Menschen scheinen von fiebriger Nervosität erfasst
Es ist ein ungewöhnlicher "Tatort", den Format-Debütantin Christina Ebelt fürs Schwarzwald-Team geschrieben und inszeniert hat. Bereits der Todesfall in der Gondel wird – wohl bewusst – unübersichtlich erzählt: Wie ist es dazu gekommen, dass der gesichtslose, schweigende Fensteröffnungs-Verweigerer gestorben ist? Weshalb flieht das schwangere Paar – anstatt sich zu stellen und die Situation aufzuklären? Macht das kopflos wirkende Durchstreifen des Waldes nicht alles schlimmer – zumal in Ninas Zustand? Auch Ermittler, Anwohner und Medien scheinen von fiebriger Nervosität erfasst. Eine Nervosität und latente Aggro-Stimmung, die bald auch Toblers und Bergs Binnenklima vergiftet. Man misstraut einander, pflaumt sich an, kritisiert den anderen – und sagt Dinge, die verletzen.
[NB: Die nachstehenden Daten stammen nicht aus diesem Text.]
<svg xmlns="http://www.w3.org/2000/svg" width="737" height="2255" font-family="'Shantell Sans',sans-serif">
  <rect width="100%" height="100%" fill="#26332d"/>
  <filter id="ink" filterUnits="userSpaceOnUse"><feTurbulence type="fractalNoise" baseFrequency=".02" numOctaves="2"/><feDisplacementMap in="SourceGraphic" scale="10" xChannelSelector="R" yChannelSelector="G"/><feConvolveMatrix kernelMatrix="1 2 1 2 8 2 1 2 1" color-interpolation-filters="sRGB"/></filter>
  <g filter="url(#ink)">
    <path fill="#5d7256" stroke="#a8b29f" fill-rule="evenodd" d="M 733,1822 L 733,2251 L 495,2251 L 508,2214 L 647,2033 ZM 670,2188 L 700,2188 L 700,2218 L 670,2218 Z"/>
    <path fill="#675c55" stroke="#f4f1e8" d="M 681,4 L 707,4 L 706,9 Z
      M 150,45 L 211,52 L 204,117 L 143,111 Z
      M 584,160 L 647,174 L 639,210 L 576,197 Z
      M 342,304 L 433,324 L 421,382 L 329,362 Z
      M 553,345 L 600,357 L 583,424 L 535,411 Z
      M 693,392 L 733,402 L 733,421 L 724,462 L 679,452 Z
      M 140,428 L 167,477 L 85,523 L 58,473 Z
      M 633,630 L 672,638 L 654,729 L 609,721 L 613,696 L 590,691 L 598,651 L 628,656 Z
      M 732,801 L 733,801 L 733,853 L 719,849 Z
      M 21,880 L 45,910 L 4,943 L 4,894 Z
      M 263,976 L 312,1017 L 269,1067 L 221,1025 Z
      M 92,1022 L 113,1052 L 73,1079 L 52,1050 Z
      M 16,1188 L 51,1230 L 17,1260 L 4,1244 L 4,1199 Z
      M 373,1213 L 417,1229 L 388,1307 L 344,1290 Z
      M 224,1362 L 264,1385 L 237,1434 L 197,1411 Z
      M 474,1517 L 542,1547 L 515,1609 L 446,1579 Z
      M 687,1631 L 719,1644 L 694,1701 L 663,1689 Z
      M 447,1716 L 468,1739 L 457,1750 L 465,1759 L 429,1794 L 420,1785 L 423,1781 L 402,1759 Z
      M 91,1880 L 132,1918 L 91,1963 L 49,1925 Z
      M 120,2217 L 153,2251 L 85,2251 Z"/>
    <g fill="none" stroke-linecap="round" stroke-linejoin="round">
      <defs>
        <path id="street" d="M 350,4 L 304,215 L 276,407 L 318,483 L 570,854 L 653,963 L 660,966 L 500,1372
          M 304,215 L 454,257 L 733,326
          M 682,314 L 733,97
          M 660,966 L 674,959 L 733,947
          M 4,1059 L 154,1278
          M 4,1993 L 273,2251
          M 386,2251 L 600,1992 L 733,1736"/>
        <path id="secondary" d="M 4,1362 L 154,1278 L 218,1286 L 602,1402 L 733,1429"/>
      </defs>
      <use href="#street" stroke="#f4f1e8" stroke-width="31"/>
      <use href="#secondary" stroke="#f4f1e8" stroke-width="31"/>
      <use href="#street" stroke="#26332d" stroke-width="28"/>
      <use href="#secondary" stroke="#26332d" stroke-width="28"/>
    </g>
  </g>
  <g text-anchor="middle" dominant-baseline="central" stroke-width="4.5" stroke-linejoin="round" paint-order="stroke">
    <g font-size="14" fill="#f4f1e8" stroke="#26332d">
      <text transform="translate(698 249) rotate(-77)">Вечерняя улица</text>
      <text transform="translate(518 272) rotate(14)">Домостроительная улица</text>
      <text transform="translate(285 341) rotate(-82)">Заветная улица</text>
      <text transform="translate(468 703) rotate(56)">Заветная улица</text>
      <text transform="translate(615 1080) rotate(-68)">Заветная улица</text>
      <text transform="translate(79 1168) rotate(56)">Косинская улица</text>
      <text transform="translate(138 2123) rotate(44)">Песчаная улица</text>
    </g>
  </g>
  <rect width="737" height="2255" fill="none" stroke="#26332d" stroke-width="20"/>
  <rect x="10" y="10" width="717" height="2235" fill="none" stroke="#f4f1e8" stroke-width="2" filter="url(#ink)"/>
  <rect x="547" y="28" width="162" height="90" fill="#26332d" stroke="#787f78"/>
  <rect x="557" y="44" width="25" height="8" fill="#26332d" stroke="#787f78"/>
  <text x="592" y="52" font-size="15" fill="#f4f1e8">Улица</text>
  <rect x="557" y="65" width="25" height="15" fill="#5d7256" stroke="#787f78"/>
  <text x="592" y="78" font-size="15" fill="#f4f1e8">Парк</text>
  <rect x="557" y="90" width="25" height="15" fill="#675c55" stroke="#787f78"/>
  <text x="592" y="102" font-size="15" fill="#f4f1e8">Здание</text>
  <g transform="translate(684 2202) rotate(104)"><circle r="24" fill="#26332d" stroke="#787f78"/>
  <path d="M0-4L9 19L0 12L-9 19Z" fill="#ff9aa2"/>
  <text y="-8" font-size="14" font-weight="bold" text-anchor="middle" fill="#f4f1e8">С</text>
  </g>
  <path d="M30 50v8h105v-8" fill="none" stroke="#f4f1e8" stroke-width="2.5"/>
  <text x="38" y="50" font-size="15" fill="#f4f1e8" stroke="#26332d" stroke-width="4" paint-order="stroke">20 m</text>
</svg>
Filmemacherin Ebelt, die selbst aus dem Schwäbischen stammt, hat künstlerische Vorerfahrung, was die Inszenierung von Konflikten betrifft. Gemeinsam mit Jan Bonny schrieb sie das Drehbuch zum mehrfach preisegekrönten Film "Gegenüber" (2007), in dem Matthias Brandt und Victoria Trauttmansdorff ein Paar spielten, das sich seelisch wie körperlich quält und dem anderen den Garaus machen will. Auch in Ebelts Drehbuch zu "Es ist alles in Ordnung" (2014) mit Mark Waschke und Silke Bodenbender geht es um den Einbruch häuslicher Gewalt in eine Mittelklasse-Familie. Offenbar interessiert sich die Filmemacherin für Art und Weise, wie in unserem Leben, unseren Beziehungen, der Gesellschaft Gefühle kippen und zu Gewalt führen. Dass diese Frage ziemlich aktuell ist, beweisen zahlreiche Debatten um den rauen Ton unserer Gesellschaft inklusive körperlicher Angriffe.
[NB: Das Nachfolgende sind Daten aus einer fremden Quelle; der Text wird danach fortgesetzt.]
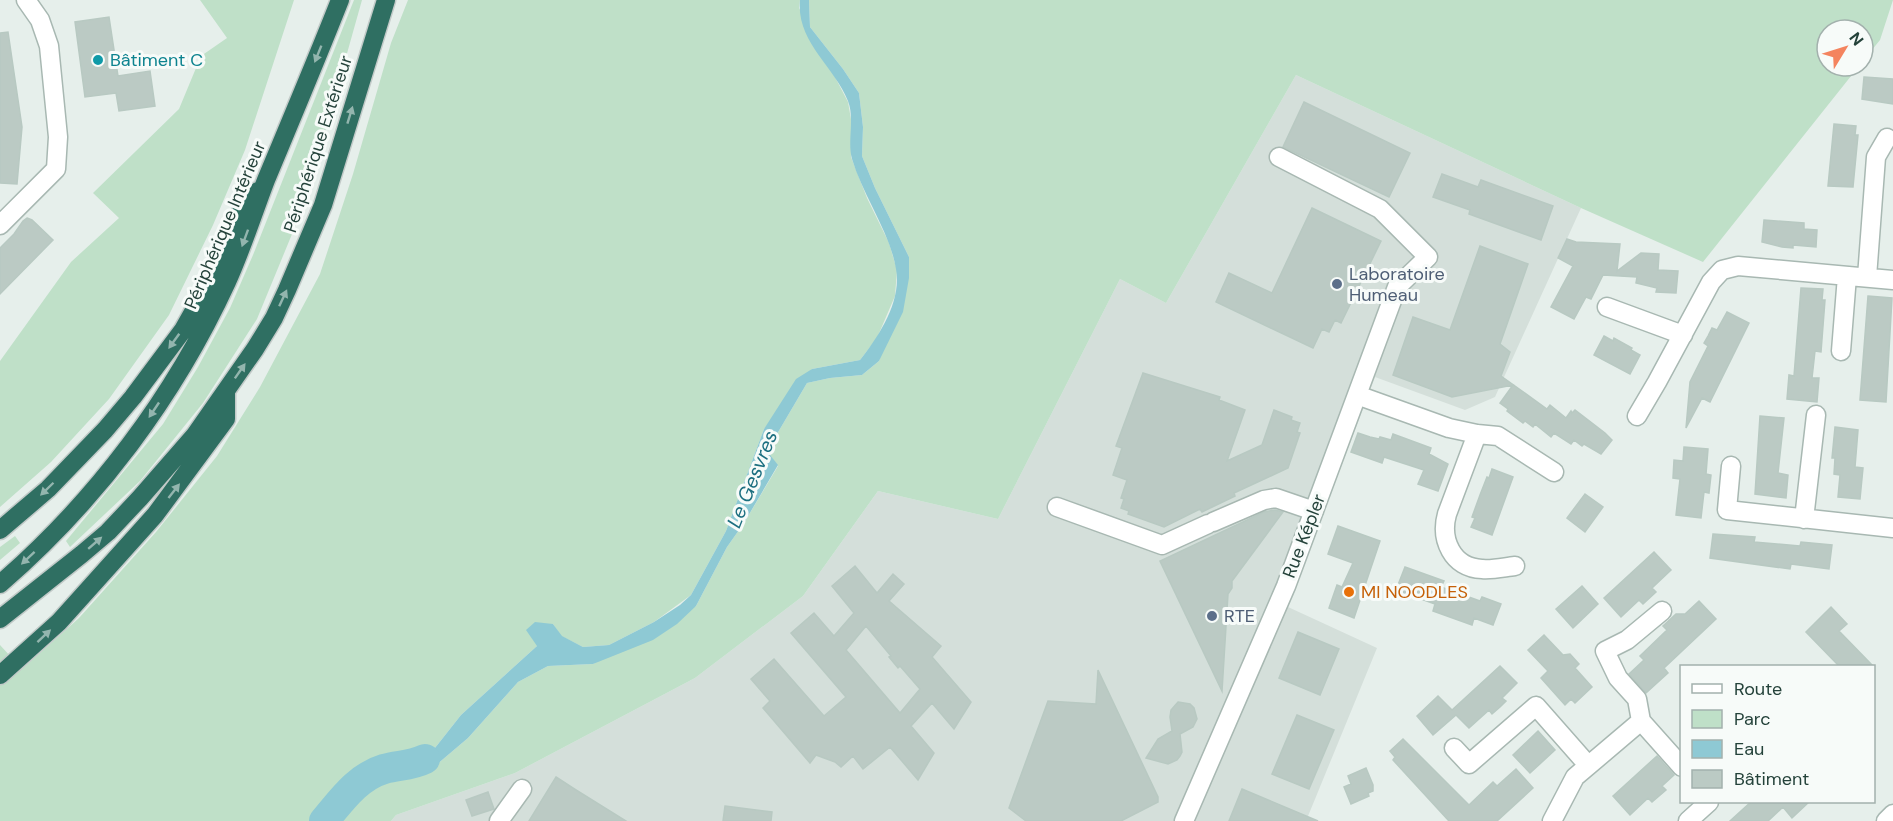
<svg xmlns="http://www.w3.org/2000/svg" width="1893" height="821" viewBox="0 0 1893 821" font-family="'DM Sans',sans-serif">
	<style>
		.built { fill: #d4dfda }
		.green { fill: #bfe0c8 }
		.water { fill: #8ec9d4 }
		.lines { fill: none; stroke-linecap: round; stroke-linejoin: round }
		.river { stroke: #8ec9d4; stroke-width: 30 }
		.building { fill: #bbcac4; stroke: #b8c9c2; stroke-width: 1.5; fill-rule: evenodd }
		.minor-casing { stroke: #a8b8b2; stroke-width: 21 }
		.highway-casing { stroke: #c2cac8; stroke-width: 21 }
		.minor { stroke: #fff; stroke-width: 18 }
		.highway { stroke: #2f6f62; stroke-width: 18 }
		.oneway { fill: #93b5ae }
		.culture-dot { fill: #0f9aa8; stroke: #f7fbf9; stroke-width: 2 }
		.service-dot { fill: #5c6f8a; stroke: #f7fbf9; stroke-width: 2 }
		.food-dot { fill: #e8710a; stroke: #f7fbf9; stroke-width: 2 }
		.labels { text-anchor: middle; stroke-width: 6; stroke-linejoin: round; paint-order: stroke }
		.culture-label { font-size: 18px; fill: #0d838f; stroke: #f7fbf9; text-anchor: start }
		.street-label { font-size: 18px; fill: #24423a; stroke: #f7fbf9 }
		.service-label { font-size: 18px; fill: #4e5e75; stroke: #f7fbf9; text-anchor: start }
		.food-label { font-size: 18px; fill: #c56008; stroke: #f7fbf9; text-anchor: start }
		.water-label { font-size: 20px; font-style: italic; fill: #1c6f80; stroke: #f7fbf9 }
	</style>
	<rect width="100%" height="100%" fill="#e6efeb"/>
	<!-- built -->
	<path class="built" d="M 1296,75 L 1581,208 L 1495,397 L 1465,410 L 1375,377 L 1288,607 L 1377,648 L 1306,821 L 391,821 L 396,815 L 515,773 L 695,678 L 803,596 L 878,491 L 998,519 L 1120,279 L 1166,303 Z"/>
	<!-- green -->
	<path class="green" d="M 200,0 L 294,0 L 245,150 L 213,225 L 169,315 L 109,399 L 51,462 L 0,507 L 0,361 L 71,262 L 119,218 L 93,193 L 179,109 L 201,56 L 227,38 Z
		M 354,0 L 362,0 L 321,146 L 297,222 L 257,319 L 203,403 L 140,481 L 70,547 L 66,541 L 163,424 L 198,367 L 230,308 L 253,255 Z
		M 408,0 L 800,0 L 799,8 L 848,102 L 852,125 L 851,157 L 867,198 L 889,243 L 897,270 L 895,296 L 877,338 L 860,360 L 812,369 L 764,429 L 726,531 L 691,595 L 654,622 L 609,645 L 583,647 L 561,636 L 553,624 L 537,646 L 461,715 L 431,753 L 350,781 L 318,821 L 0,821 L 0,645 L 22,669 L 79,618 L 156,532 L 217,456 L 260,387 L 320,274 L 353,174 L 391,43 Z
		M 809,0 L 1893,0 L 1880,40 L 1863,61 L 1863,30 L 1827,30 L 1827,66 L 1859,66 L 1703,262 L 1581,208 L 1296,75 L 1166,303 L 1120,279 L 998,519 L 878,491 L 803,596 L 695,678 L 515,773 L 396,815 L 391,821 L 340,821 L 357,795 L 400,777 L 435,766 L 468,738 L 518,682 L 548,666 L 593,664 L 696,606 L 727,547 L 744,523 L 778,466 L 767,451 L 807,383 L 830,378 L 862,375 L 879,361 L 909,257 L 875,188 L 862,156 L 863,127 L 859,93 L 843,69 L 810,27 Z
		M 15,536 L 20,543 L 0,560 L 0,547 Z"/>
	<!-- water -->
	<path class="water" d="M 800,0 L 809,0 L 810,27 L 843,69 L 859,93 L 863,127 L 862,156 L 875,188 L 909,257 L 909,278 L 903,312 L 879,361 L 862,375 L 830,378 L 807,383 L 767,451 L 778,465 L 744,523 L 727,547 L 696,606 L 677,624 L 653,640 L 593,664 L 548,666 L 518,682 L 468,738 L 435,766 L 400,777 L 358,795 L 340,821 L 318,821 L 350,781 L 431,753 L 461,715 L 537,646 L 526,630 L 535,622 L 553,624 L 562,636 L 583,647 L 609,645 L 654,622 L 680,605 L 691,595 L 726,531 L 764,429 L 796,379 L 812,369 L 860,360 C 879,336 902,301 896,269 C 890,232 863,196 852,159 C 847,141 855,119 848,101 C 834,66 796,42 800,0 Z"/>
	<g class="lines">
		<!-- river -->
		<path class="river" d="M 324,821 C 341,801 357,777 384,769 C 398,765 411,766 425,759"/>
	</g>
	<!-- building -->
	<path class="building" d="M 109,17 L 118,76 L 150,71 L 155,106 L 119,111 L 116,93 L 85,97 L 75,22 Z
		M 8,32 L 22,127 L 17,184 L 0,183 L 0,33 Z
		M 1864,77 L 1893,79 L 1893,104 L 1862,99 Z
		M 1304,102 L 1410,153 L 1389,197 L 1283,147 Z
		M 1834,124 L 1856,126 L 1855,135 L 1858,135 L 1853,187 L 1828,186 Z
		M 1442,174 L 1478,187 L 1481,180 L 1553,206 L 1541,240 L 1469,214 L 1470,210 L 1433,197 Z
		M 1312,208 L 1381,241 L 1341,323 L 1335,320 L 1329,332 L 1322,329 L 1313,348 L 1216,302 L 1229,273 L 1272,293 Z
		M 27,218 L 32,220 L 53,240 L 0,294 L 0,248 L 14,234 L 23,221 Z
		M 1764,220 L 1804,223 L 1804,229 L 1817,230 L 1816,247 L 1793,245 L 1793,248 L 1782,247 L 1762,242 Z
		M 1567,239 L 1576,242 L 1620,244 L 1617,271 L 1641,253 L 1659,254 L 1658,270 L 1678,271 L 1676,293 L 1656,292 L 1657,288 L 1636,283 L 1637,277 L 1603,275 L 1591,299 L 1586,297 L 1574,319 L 1551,307 L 1573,266 L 1558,258 Z
		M 1480,246 L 1528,264 L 1500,344 L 1510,352 L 1501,376 L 1547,409 L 1550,405 L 1566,418 L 1571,411 L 1572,413 L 1575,410 L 1605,433 L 1612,440 L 1601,454 L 1584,444 L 1582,446 L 1574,440 L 1571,444 L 1554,433 L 1551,437 L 1535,424 L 1533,427 L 1525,421 L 1523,423 L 1507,411 L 1508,409 L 1500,403 L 1513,385 L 1452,397 L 1393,375 L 1413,317 L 1450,330 Z
		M 1801,288 L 1823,289 L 1822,300 L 1825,300 L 1821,352 L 1815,351 L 1812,378 L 1819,378 L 1817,402 L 1787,399 L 1789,375 L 1794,376 Z
		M 1868,296 L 1892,298 L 1886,402 L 1860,400 Z
		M 1727,312 L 1749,323 L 1710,402 L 1702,398 L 1686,428 L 1690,382 L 1708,346 L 1704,343 L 1708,336 L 1712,328 L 1717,330 Z
		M 1604,336 L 1613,341 L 1614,338 L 1632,348 L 1631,350 L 1640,355 L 1630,374 L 1594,355 Z
		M 1143,373 L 1220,397 L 1219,400 L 1245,410 L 1227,461 L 1262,445 L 1274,410 L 1292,417 L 1291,420 L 1300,423 L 1297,432 L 1300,433 L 1288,468 L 1234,493 L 1235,496 L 1202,512 L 1200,509 L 1164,527 L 1128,514 L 1129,511 L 1121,508 L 1124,499 L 1121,498 L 1127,480 L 1113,475 L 1122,448 L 1116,446 Z
		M 1760,416 L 1784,418 L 1778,473 L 1788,475 L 1786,498 L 1755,494 Z
		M 1835,427 L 1858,430 L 1855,467 L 1863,468 L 1860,499 L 1838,497 L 1840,475 L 1834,474 L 1835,458 L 1832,458 Z
		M 1358,433 L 1370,437 L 1379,439 L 1380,437 L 1391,440 L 1393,434 L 1431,448 L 1429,454 L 1448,464 L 1438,491 L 1418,484 L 1424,470 L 1384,457 L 1382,463 L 1351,452 Z
		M 1684,447 L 1708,449 L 1706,474 L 1711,475 L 1709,493 L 1704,492 L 1701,518 L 1676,515 L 1680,479 L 1673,478 L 1674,460 L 1683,461 Z
		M 1492,469 L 1513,477 L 1492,535 L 1471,527 L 1475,518 L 1472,517 L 1480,495 L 1487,477 L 1489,478 Z
		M 1585,494 L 1603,507 L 1585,532 L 1567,518 Z
		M 1275,510 L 1283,512 L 1232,581 L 1232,588 L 1228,594 L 1222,691 L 1160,561 L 1264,512 Z
		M 1338,526 L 1380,541 L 1354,618 L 1329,608 L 1337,585 L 1342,587 L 1353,563 L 1328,554 Z
		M 1713,534 L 1755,537 L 1754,542 L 1800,546 L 1801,542 L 1832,545 L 1829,569 L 1791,564 L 1790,569 L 1710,558 Z
		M 1654,552 L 1671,570 L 1652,588 L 1656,592 L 1643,604 L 1639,600 L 1621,617 L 1604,598 Z
		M 855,566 L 877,593 L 893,574 L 904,584 L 889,601 L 941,646 L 932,657 L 971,702 L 954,729 L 932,703 L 911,726 L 934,753 L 918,780 L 890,747 L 863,769 L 853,756 L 841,767 L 835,762 L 816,755 L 810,763 L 763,708 L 770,701 L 751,679 L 774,659 L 824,716 L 846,697 L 791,633 L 814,613 L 834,636 L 854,613 L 832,586 ZM 866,626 L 891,656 L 889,657 L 898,668 L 900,666 L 920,689 L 900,713 L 846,650 Z
		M 1405,567 L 1444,581 L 1441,587 L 1480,601 L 1482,597 L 1501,604 L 1493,625 L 1474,618 L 1472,625 L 1433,611 L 1435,604 L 1396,590 Z
		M 1582,586 L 1598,604 L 1573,628 L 1556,609 Z
		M 1699,601 L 1716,619 L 1664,668 L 1668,673 L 1646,693 L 1629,674 L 1644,660 L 1640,656 L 1667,630 L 1663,626 L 1676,614 L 1685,614 Z
		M 1831,607 L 1847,624 L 1839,631 L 1873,666 L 1839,666 L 1806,632 Z
		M 1298,632 L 1339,649 L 1320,695 L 1279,678 Z
		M 1544,635 L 1563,655 L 1570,654 L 1579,664 L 1575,668 L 1592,687 L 1575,703 L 1571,699 L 1565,705 L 1541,678 L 1548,671 L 1528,650 Z
		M 1500,666 L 1517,683 L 1502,698 L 1506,701 L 1500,707 L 1492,714 L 1489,710 L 1469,728 L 1456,715 L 1433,735 L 1417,716 L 1438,696 L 1452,710 Z
		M 1098,670 L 1158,797 L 1158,802 L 1121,821 L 1026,821 L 1009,808 L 1048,701 L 1096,704 Z
		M 1178,702 L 1190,704 L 1194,708 L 1197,719 L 1193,727 L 1180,734 L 1182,752 L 1180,756 L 1177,760 L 1168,764 L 1146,758 L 1158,739 L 1172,731 L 1170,717 L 1171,710 Z
		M 1297,715 L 1334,730 L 1309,789 L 1272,774 Z
		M 1538,731 L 1555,750 L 1530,773 L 1513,755 Z
		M 1403,739 L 1469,805 L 1493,782 L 1497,786 L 1516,769 L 1533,788 L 1497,821 L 1449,821 L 1393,760 L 1395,757 L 1390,751 Z
		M 1657,756 L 1674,775 L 1662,786 L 1666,790 L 1652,802 L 1648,798 L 1630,815 L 1613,796 Z
		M 1366,768 L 1373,785 L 1373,791 L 1368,793 L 1369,796 L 1351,804 L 1344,787 L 1351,784 L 1348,776 Z
		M 556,777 L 576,790 L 626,821 L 529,821 Z
		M 1242,789 L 1318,821 L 1229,821 Z
		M 488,792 L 494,809 L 472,816 L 466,800 Z
		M 1752,801 L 1810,801 L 1792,818 L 1783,807 L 1768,821 L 1730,821 Z
		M 725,806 L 772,812 L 771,821 L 723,821 Z"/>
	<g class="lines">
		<defs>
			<path id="minor" d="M 0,225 L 56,169 L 58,137 L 49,46 L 40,20 L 26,0
				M 1867,277 L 1876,157 L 1887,138
				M 1607,307 L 1683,335
				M 1841,351 L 1847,276
				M 1357,395 L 1449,428 L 1477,434 L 1498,436 L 1554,472
				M 1637,416 L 1657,382 L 1711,282 L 1722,270 L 1738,266 L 1893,280
				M 1477,434 L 1447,514 C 1440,539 1452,568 1482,569 C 1493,570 1505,567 1515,566
				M 1731,466 L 1727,510 L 1893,528
				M 1057,507 L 1162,545 L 1208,524
				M 1804,519 L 1816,415
				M 1213,522 L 1264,500 L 1276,498 L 1314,511
				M 1641,721 L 1637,699 L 1618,678 L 1605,651 L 1627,640 L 1662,611
				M 1641,721 L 1682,767
				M 1454,748 L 1469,764 L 1536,706 L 1587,764
				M 499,821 L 522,789
				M 1184,821 L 1286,586 L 1397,287 L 1428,257 L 1380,209 L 1279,157
				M 1552,821 L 1575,777 L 1641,721
				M 1688,821 L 1709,802
				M 1886,821 L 1893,814"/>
			<path id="highway" d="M 0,530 L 48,489 L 105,430 L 133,397 L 183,330 L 205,291 L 242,210 L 258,191
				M 0,584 C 96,501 174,397 227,282 C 242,249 253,214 266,180 C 291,120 316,61 340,0
				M 0,619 L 82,554 L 108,532 L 140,498 L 195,435 L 255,349 L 274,318 L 287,290 L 323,205 L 386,0
				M 0,675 L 59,622 L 155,515 L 226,419 L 226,393"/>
		</defs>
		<!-- minor casing -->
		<use href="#minor" class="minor-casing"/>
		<!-- highway casing -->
		<use href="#highway" class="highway-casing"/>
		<!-- minor -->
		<use href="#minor" class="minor"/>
		<!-- highway -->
		<use href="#highway" class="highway"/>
	</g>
	<!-- one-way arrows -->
	<defs><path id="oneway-solid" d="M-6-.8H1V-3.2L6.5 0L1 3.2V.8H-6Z" transform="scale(1.5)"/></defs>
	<g class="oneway">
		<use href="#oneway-solid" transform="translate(318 54) rotate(112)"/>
		<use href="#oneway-solid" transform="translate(350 115) rotate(-73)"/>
		<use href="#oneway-solid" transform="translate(245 238) rotate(110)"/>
		<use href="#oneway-solid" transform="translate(283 298) rotate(-65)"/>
		<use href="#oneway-solid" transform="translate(174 341) rotate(126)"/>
		<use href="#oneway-solid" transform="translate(240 371) rotate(-55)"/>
		<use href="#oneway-solid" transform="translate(154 410) rotate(124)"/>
		<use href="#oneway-solid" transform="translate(47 489) rotate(136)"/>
		<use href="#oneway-solid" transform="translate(174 491) rotate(-52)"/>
		<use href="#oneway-solid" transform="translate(95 543) rotate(-41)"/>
		<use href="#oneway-solid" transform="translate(28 558) rotate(137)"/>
		<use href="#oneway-solid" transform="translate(44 636) rotate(-43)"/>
	</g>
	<!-- markers -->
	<circle class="culture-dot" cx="98" cy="60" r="6"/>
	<g class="service-dot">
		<circle cx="1337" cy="284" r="6"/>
		<circle cx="1212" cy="616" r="6"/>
	</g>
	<circle class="food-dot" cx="1349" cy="592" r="6"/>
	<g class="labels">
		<!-- culture labels -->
		<g class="culture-label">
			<text x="110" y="66">Bâtiment C</text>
		</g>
		<!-- street labels -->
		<g class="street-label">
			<text transform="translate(318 144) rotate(-72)" y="6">Périphérique Extérieur</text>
			<text transform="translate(225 225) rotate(-67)" y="6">Périphérique Intérieur</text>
			<text transform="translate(1304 536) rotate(-69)" y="6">Rue Képler</text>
		</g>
		<!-- service labels -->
		<g class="service-label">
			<text x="1349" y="280">Laboratoire<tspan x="1349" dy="21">Humeau</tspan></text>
			<text x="1224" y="622">RTE</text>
		</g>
		<!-- food labels -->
		<g class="food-label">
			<text x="1361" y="598">MI NOODLES</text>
		</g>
		<!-- water labels -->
		<g class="water-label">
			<text transform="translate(752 479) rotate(-68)" y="7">Le Gesvres</text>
		</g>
	</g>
	<!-- legend -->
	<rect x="1680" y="665" width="195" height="138" fill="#f7fbf9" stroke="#a3b1ad" stroke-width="1.5"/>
	<rect x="1692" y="684" width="30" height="9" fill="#ffffff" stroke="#a3b1ad" stroke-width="1.5"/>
	<text x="1734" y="695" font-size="18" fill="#24423a">Route</text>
	<rect x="1692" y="710" width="30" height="18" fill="#bfe0c8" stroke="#a3b1ad" stroke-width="1.5"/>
	<text x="1734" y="725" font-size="18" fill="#24423a">Parc</text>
	<rect x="1692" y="740" width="30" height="18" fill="#8ec9d4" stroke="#a3b1ad" stroke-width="1.5"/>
	<text x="1734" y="755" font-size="18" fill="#24423a">Eau</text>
	<rect x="1692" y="770" width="30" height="18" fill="#bbcac4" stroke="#a3b1ad" stroke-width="1.5"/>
	<text x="1734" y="785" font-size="18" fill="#24423a">Bâtiment</text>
	<!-- north arrow -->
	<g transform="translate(1845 48) rotate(52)"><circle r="28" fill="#f7fbf9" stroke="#a3b1ad" stroke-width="1.5"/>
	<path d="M0-4.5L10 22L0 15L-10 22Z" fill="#f4845f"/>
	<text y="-9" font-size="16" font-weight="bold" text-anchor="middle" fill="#24423a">N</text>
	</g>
</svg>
Atemloser Waldthriller – oder mehr?
Es gibt einen Twist im Film, der gewagt ist, aber die Verhaltensauffälligkeiten des flüchtenden Paares zumindest erklärt. "Tatort: Die große Angst" ist dennoch ein ungewöhnlicher Beitrag zur Reihe und das, obwohl der Krimi formal nicht besonders experimentell oder fordernd auftritt. Was hätte wohl ein Dominik Graf aus dem gleichen Stoff gemacht? Immerhin mag auch er Filme, in denen man der Polizei als Apparat auf die Finger schaut. Christina Ebelts ersten "Tatort" könnte man auch als atemlosen Waldthriller mögen – ganz ohne den gesellschaftlichen Überbau. Auch eine andere Reaktion ist möglich: Man ist genervt vom genervten Personal des Südwest-Krimis, der noch dazu ein paar logischen Schwächen hat. Beide Arten der Rezeption sind möglich. Nur ganz gewöhnlich ist der "Tatort: Die große Angst" auf gar keinen Fall. Im täglichen Krimi-Einerlei des deutschen Fernsehens ein Pluspunkt.